Florida presents a similar scenario: a Republican-leaning state with a similarly-embattled incumbent Senator. The state’s recent rightward lurch, however, will likely help entrench Senator Rick Scott to a probable victory. Again, a rating of Likely Republican reflects the proper level of uncertainty for this race.

Arizona is the final state of interest for 2024. Incumbent Senator Kyrsten Sinema, elected as a Democrat six years ago, may run for reelection as an independent. Democratic Congressman Ruben Gallego has already entered the race, which could become the most high-profile three-way contest in over a decade. 

In theory, a split liberal vote would reduce Democratic chances in Arizona, like it did in Florida in 2010. But Sinema’s low approval ratings among Democratic voters suggest she may actually draw more votes from independents and moderate Republicans than from Democrats.
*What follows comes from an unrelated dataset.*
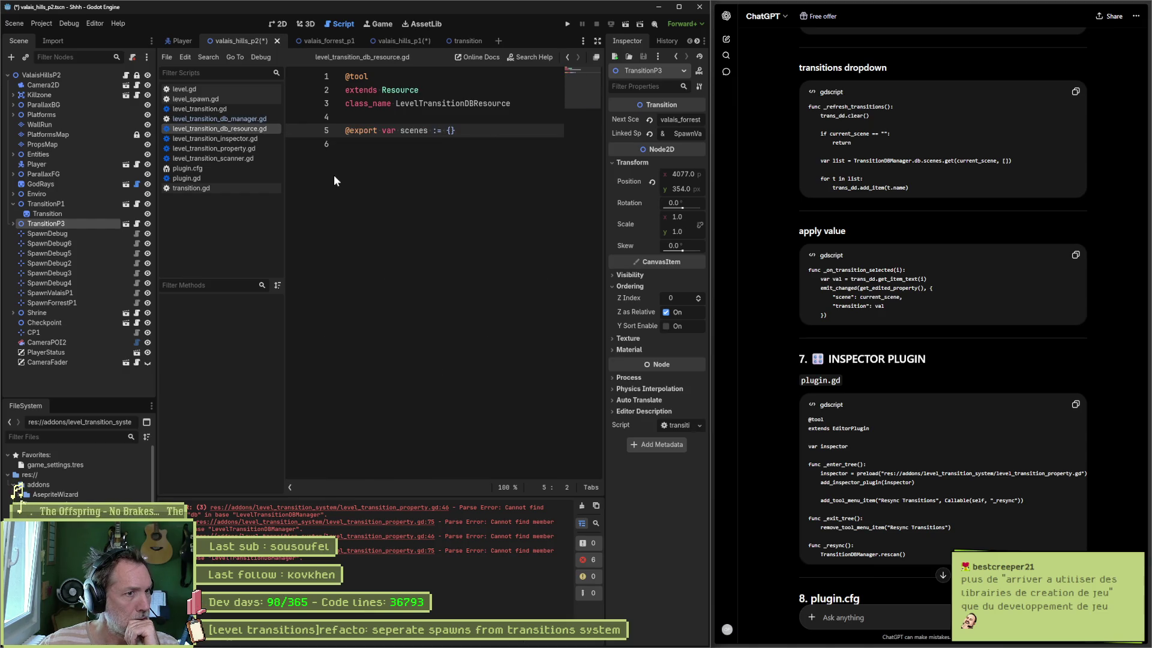
{"action": "left_click", "coordinate": [401, 122]}
{"action": "key", "text": "Return"}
Her low approval ratings overall make her bid less threatening than that of then-incumbent Florida governor Charlie Crist in 2010. Controversial Republican underperformers from 2022 like Kari Lake and Blake Masters could also prove unelectable in a three-way race, even in a presidential year. We are starting the race at Tossup given the uncertainty this race portends.

Final Thoughts

The story of the 2024 map is likely to come down to the clash between candidate quality and fundamentals. In virtually every scenario in which the GOP nominates generic candidates, they would easily gain several seats, simply due to what fundamentals suggest about the partisan balance of the map. But that hypothetical is not the world we currently live in, and given the sheer number of races lost by the Republicans due to suboptimal candidates of late, we believe that the burden of proof lies on the GOP to prove that they have the discipline, as a party, to nominate candidates who can exploit these openings against a slate of strong Democratic candidates. The Republicans remain favored to flip the chamber in our initial set of ratings, but these gains are far from guaranteed at the moment.